Pixel coordinate tracking data
-*-*-
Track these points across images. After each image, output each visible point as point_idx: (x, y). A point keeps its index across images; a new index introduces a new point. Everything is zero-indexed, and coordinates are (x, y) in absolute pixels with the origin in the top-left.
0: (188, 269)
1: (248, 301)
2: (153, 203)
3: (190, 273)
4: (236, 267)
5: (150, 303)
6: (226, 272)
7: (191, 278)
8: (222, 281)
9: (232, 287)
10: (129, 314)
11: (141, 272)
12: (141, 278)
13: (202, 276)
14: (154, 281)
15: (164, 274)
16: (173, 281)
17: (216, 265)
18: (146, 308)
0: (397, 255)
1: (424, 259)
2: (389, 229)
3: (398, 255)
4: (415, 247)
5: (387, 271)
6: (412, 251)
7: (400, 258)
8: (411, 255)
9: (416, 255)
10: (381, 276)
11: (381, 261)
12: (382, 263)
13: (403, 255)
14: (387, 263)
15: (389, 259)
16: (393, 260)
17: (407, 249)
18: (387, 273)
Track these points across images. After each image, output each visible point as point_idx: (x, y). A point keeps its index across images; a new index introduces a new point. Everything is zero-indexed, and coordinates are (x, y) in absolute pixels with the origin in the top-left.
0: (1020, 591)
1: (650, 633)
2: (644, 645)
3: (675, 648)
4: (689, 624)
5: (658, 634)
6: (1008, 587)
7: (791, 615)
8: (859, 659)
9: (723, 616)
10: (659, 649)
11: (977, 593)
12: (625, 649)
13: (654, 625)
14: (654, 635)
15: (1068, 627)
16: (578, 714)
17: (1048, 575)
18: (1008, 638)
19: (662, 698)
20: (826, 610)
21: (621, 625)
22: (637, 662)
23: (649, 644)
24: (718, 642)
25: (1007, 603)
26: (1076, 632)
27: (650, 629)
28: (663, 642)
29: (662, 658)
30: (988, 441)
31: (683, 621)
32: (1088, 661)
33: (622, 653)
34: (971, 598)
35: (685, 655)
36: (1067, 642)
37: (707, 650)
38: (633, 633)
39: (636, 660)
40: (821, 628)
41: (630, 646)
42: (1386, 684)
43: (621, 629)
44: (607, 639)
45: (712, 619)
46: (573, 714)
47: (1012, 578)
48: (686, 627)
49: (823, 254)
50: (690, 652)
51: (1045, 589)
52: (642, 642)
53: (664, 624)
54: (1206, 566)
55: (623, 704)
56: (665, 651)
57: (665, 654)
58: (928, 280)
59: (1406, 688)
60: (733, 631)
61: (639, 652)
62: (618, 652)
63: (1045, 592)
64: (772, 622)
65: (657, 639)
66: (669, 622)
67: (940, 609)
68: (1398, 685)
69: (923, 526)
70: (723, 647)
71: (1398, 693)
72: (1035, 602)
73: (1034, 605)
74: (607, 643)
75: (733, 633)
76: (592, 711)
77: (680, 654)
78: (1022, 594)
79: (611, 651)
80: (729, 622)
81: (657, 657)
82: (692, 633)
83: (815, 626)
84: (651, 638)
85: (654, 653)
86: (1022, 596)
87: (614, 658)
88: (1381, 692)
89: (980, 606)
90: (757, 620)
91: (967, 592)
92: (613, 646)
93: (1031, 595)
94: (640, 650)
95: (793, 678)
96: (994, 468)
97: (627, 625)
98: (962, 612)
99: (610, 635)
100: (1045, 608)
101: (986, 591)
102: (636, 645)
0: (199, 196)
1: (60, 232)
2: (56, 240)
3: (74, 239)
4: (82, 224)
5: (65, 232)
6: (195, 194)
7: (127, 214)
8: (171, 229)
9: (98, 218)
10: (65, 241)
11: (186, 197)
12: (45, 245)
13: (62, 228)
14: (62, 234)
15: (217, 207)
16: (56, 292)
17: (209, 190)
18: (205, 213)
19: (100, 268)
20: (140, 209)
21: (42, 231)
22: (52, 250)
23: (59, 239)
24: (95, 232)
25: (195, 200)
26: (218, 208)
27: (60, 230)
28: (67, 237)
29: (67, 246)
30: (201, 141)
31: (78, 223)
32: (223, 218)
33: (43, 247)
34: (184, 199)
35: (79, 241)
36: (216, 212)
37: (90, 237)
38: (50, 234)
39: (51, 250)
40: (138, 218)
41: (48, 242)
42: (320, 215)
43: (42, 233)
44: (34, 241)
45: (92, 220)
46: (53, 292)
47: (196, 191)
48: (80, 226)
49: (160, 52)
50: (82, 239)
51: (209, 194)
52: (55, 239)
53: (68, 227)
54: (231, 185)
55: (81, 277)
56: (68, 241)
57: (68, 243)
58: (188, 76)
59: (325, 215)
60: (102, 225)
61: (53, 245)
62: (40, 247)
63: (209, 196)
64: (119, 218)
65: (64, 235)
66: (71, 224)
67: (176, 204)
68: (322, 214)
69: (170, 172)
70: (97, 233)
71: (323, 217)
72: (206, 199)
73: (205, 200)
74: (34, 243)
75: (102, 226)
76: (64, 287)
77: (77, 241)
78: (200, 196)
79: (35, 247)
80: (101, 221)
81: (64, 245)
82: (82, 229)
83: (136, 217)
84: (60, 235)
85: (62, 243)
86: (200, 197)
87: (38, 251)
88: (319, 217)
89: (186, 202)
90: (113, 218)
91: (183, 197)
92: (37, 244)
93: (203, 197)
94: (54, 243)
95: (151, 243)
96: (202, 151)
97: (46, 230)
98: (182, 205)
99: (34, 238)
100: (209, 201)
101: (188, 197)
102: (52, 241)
-*-*-
#### [Your task]
In the data above, start at the line that has "51: (1045, 589)", stop after the line that has "101: (986, 591)", and print every line in between exactly as it stands.

#### [Expected answer]
51: (1045, 589)
52: (642, 642)
53: (664, 624)
54: (1206, 566)
55: (623, 704)
56: (665, 651)
57: (665, 654)
58: (928, 280)
59: (1406, 688)
60: (733, 631)
61: (639, 652)
62: (618, 652)
63: (1045, 592)
64: (772, 622)
65: (657, 639)
66: (669, 622)
67: (940, 609)
68: (1398, 685)
69: (923, 526)
70: (723, 647)
71: (1398, 693)
72: (1035, 602)
73: (1034, 605)
74: (607, 643)
75: (733, 633)
76: (592, 711)
77: (680, 654)
78: (1022, 594)
79: (611, 651)
80: (729, 622)
81: (657, 657)
82: (692, 633)
83: (815, 626)
84: (651, 638)
85: (654, 653)
86: (1022, 596)
87: (614, 658)
88: (1381, 692)
89: (980, 606)
90: (757, 620)
91: (967, 592)
92: (613, 646)
93: (1031, 595)
94: (640, 650)
95: (793, 678)
96: (994, 468)
97: (627, 625)
98: (962, 612)
99: (610, 635)
100: (1045, 608)
101: (986, 591)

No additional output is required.